-- Work instructions --
Check the lines of the listing below for the word "телефон", and state only how many have it.

-- Provided data --
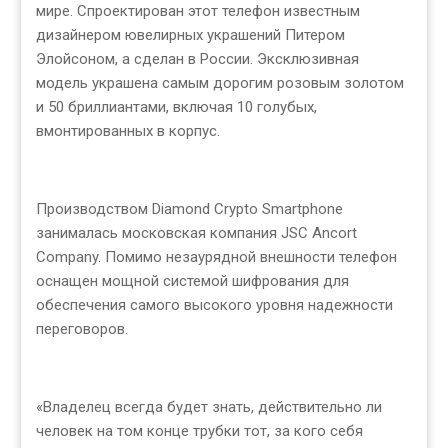
мире. Спроектирован этот телефон известным
дизайнером ювелирных украшений Питером
Элойсоном, а сделан в России. Эксклюзивная
модель украшена самым дорогим розовым золотом
и 50 бриллиантами, включая 10 голубых,
вмонтированных в корпус.
Производством Diamond Crypto Smartphone
занималась московская компания JSC Ancort
Company. Помимо незаурядной внешности телефон
оснащен мощной системой шифрования для
обеспечения самого высокого уровня надежности
переговоров.
«Владелец всегда будет знать, действительно ли
человек на том конце трубки тот, за кого себя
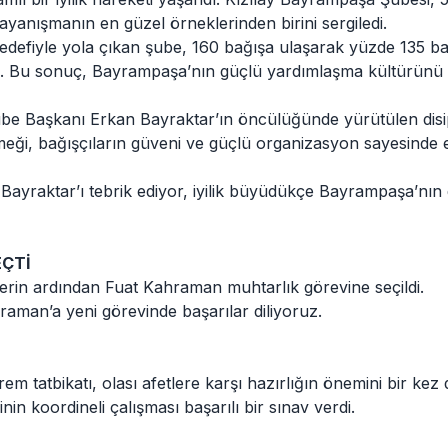
 dayanışmanın en güzel örneklerinden birini sergiledi.
defiyle yola çıkan şube, 160 bağışa ulaşarak yüzde 135 ba
eldi. Bu sonuç, Bayrampaşa’nın güçlü yardımlaşma kültürünü 
be Başkanı Erkan Bayraktar’ın öncülüğünde yürütülen disip
 emeği, bağışçıların güveni ve güçlü organizasyon sayesinde 
ayraktar’ı tebrik ediyor, iyilik büyüdükçe Bayrampaşa’nın
EÇTİ
lerin ardından Fuat Kahraman muhtarlık görevine seçildi.
aman’a yeni görevinde başarılar diliyoruz.
m tatbikatı, olası afetlere karşı hazırlığın önemini bir kez
n koordineli çalışması başarılı bir sınav verdi.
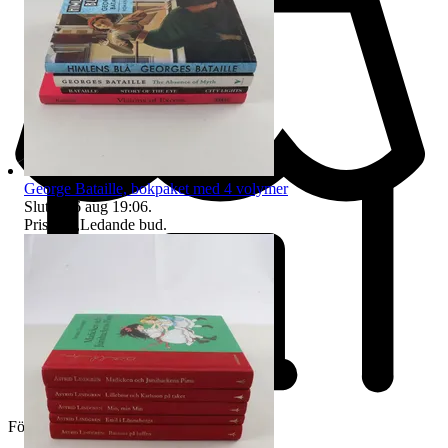
George Bataille, bokpaket med 4 volymer
Sluttid
16 aug 19:06
.
Pris:
1 kr
,
Ledande bud
.
Företag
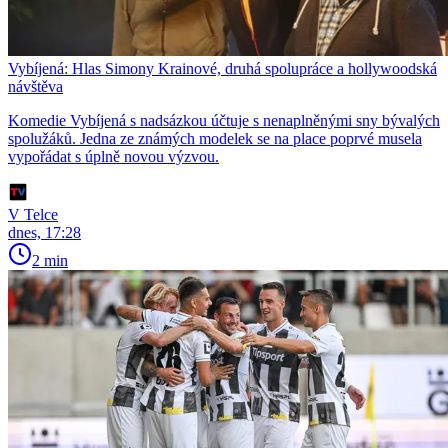
Vybíjená: Hlas Simony Krainové, druhá spolupráce a hollywoodská
návštěva
Komedie Vybíjená s nadsázkou účtuje s nenaplněnými sny bývalých
spolužáků. Jedna ze známých modelek se na place poprvé musela
vypořádat s úplně novou výzvou.
V Telce
dnes, 17:28
2 min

-- Finished task --
2